:: TO DO ::
Could you reproduce, from the records below, everything from the line with "### Establishing A Framework" down to the line with "##### Repeating Patterns", keeping both of those lines and changing nothing?

*** Opening of INFORMATION PROVIDED ***

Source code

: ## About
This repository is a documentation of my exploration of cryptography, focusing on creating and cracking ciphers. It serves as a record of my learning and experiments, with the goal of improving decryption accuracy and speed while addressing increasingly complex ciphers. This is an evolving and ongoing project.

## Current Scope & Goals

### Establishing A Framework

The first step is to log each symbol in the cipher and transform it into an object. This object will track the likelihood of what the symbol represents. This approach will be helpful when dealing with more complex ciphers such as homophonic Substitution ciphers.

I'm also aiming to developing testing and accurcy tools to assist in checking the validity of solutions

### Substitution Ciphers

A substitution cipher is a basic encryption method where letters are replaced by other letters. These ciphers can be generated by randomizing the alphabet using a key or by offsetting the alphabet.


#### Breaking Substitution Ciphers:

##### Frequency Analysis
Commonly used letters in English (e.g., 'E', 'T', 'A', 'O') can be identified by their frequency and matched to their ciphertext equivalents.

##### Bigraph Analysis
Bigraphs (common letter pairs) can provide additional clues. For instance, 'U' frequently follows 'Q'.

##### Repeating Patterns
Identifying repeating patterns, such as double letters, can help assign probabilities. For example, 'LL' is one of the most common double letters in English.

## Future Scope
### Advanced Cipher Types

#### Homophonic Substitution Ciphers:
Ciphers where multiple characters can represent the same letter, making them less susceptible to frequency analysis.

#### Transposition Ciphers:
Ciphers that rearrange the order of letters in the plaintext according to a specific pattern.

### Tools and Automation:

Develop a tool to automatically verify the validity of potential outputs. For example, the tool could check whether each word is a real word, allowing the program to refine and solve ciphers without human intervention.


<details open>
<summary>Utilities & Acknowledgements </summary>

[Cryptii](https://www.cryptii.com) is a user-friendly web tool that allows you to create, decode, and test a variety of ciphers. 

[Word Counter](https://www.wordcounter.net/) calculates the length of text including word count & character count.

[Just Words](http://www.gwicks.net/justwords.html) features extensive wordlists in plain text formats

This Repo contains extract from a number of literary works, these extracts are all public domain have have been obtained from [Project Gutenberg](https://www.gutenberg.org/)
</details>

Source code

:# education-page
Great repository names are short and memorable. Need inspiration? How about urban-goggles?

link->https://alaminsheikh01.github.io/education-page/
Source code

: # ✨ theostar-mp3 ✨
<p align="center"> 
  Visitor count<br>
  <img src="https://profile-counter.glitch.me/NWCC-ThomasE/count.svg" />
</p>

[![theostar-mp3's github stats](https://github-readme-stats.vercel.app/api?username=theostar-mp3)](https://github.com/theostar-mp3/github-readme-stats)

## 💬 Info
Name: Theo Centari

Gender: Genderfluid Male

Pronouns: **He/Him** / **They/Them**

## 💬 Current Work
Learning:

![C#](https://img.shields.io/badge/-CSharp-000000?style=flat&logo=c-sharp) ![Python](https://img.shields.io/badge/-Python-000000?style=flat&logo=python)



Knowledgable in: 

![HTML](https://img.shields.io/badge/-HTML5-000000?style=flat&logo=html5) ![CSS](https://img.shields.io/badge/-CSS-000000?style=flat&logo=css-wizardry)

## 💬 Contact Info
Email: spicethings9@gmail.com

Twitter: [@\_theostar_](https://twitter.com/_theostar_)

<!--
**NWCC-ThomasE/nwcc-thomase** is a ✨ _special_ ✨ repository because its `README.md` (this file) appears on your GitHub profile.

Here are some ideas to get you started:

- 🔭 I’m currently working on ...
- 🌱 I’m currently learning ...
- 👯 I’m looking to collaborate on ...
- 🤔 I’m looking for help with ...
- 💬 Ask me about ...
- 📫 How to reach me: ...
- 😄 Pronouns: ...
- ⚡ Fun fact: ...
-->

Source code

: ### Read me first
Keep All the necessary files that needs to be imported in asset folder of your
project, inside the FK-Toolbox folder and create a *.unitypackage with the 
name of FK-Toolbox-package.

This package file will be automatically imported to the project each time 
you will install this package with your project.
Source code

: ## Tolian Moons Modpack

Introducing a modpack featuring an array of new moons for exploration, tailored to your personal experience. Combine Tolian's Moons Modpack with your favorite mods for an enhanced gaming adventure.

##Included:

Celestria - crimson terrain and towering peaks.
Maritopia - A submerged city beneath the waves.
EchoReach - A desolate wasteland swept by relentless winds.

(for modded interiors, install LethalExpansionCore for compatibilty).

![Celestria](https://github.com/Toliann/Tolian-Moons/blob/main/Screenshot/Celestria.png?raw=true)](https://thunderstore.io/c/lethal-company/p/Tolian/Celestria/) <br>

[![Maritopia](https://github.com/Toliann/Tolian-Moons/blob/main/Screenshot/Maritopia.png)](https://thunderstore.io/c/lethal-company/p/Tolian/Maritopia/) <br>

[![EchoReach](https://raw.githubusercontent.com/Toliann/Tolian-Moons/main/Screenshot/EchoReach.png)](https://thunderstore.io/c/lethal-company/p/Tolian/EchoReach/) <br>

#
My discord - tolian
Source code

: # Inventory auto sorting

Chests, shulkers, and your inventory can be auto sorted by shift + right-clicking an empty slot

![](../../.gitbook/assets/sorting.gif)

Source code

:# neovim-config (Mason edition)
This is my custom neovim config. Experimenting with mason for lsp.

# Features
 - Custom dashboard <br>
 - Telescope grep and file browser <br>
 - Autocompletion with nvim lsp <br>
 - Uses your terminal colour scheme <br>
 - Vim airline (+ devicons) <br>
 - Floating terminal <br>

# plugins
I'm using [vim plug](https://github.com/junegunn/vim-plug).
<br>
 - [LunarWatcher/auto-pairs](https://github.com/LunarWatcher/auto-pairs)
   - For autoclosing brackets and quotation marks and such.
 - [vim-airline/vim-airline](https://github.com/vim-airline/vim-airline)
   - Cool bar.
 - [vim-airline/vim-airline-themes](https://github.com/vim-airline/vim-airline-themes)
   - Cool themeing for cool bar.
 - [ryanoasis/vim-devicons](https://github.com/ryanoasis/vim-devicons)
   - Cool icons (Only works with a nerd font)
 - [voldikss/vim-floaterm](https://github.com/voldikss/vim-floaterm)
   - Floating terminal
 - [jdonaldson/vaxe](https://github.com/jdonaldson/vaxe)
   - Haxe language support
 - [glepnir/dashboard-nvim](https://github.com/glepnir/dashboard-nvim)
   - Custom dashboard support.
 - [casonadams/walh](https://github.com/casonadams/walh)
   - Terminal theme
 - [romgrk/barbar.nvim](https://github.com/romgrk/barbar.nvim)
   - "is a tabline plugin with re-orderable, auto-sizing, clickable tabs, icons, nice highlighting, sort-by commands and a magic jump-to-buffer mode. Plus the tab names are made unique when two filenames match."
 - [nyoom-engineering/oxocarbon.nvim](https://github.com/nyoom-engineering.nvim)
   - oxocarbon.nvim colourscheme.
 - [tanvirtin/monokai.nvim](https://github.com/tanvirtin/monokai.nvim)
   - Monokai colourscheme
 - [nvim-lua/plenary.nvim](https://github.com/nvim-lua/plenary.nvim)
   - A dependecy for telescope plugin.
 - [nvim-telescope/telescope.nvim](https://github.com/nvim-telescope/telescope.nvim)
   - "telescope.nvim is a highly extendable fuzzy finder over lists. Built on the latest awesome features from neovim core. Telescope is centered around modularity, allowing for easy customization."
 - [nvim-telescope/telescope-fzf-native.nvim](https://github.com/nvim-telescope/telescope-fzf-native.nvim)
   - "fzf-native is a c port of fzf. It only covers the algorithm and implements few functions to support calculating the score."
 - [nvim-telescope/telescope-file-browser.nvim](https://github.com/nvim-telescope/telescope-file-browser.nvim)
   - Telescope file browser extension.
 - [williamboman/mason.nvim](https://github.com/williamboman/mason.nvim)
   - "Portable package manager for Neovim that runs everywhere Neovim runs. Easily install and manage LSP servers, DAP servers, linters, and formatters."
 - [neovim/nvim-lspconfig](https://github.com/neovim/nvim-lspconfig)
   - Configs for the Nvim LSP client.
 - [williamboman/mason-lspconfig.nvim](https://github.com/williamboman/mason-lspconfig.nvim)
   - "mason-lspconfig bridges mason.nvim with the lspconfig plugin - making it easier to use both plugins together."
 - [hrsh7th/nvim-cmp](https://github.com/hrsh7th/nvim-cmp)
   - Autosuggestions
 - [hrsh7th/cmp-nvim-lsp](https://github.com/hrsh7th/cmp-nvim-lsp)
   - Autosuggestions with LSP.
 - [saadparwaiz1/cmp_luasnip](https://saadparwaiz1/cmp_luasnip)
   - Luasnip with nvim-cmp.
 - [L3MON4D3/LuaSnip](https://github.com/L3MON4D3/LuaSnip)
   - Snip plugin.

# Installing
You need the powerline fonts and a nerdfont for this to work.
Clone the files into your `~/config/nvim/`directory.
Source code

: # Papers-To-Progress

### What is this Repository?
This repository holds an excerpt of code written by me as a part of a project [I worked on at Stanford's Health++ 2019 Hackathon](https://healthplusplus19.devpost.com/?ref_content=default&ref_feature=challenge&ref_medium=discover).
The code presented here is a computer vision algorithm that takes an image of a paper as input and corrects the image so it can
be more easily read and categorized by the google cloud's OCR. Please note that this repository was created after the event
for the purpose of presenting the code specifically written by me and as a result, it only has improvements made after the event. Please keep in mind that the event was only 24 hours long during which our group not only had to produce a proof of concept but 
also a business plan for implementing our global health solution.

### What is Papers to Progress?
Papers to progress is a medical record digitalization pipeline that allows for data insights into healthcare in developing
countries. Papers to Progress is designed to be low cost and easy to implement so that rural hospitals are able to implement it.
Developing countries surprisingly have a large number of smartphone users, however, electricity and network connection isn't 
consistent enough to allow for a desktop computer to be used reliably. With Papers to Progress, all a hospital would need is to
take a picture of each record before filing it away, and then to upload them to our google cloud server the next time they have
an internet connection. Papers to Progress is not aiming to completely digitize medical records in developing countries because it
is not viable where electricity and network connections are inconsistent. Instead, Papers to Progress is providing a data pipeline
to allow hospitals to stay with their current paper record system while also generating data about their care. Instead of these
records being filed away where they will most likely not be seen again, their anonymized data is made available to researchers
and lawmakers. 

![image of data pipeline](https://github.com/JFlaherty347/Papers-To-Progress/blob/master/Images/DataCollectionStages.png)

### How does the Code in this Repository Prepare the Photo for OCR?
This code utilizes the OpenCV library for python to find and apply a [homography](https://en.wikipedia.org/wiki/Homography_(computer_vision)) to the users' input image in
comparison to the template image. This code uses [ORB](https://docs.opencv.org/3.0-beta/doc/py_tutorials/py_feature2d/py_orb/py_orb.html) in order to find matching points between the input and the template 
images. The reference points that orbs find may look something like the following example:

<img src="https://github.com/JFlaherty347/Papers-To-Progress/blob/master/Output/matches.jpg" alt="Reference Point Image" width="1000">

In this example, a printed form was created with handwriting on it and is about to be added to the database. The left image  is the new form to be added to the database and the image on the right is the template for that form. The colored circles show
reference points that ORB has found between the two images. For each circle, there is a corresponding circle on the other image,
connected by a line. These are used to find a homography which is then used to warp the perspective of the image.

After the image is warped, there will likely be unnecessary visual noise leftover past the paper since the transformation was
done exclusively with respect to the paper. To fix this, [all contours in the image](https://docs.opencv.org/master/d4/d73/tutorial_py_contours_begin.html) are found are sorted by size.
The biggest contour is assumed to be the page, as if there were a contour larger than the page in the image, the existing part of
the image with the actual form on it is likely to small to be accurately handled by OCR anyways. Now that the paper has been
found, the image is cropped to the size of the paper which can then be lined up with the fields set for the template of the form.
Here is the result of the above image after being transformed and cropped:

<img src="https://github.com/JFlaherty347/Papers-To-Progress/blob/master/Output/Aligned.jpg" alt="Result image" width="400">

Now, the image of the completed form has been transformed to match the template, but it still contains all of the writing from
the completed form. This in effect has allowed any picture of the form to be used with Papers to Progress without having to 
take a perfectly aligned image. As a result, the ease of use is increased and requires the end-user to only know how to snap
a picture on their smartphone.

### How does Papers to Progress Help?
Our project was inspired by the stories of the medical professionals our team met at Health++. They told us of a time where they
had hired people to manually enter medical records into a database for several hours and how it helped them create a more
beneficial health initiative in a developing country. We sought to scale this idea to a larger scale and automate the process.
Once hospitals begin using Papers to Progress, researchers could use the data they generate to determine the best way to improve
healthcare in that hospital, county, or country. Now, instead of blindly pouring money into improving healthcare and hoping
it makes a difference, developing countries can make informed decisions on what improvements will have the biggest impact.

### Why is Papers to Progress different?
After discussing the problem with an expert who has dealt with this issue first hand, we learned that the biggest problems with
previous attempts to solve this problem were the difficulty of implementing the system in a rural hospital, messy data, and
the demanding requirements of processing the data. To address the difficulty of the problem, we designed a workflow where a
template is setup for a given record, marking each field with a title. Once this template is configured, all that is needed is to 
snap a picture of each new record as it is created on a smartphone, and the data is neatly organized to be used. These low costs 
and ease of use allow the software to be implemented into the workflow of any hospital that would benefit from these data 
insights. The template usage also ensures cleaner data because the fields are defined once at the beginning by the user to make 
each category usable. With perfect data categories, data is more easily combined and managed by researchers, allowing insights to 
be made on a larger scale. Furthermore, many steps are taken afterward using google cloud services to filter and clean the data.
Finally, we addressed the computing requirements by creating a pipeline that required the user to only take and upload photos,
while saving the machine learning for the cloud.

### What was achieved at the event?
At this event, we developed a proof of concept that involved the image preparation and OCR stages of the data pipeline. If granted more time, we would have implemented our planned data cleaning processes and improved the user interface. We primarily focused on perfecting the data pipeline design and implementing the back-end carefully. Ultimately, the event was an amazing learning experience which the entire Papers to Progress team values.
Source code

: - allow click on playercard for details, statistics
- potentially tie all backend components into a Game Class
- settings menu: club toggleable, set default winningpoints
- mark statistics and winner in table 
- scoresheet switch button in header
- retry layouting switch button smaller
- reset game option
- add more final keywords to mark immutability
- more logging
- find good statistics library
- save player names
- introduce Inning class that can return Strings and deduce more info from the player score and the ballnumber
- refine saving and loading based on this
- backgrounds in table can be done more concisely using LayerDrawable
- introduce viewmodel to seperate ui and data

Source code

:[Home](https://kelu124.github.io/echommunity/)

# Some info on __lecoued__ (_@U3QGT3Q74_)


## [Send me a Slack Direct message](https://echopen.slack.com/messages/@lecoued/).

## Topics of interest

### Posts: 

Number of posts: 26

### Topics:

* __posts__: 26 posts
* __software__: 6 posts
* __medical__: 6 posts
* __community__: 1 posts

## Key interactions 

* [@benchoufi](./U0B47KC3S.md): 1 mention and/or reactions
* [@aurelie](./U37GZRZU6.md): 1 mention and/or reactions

*** Close of INFORMATION PROVIDED ***

:: ANSWER AREA ::
### Establishing A Framework

The first step is to log each symbol in the cipher and transform it into an object. This object will track the likelihood of what the symbol represents. This approach will be helpful when dealing with more complex ciphers such as homophonic Substitution ciphers.

I'm also aiming to developing testing and accurcy tools to assist in checking the validity of solutions

### Substitution Ciphers

A substitution cipher is a basic encryption method where letters are replaced by other letters. These ciphers can be generated by randomizing the alphabet using a key or by offsetting the alphabet.


#### Breaking Substitution Ciphers:

##### Frequency Analysis
Commonly used letters in English (e.g., 'E', 'T', 'A', 'O') can be identified by their frequency and matched to their ciphertext equivalents.

##### Bigraph Analysis
Bigraphs (common letter pairs) can provide additional clues. For instance, 'U' frequently follows 'Q'.

##### Repeating Patterns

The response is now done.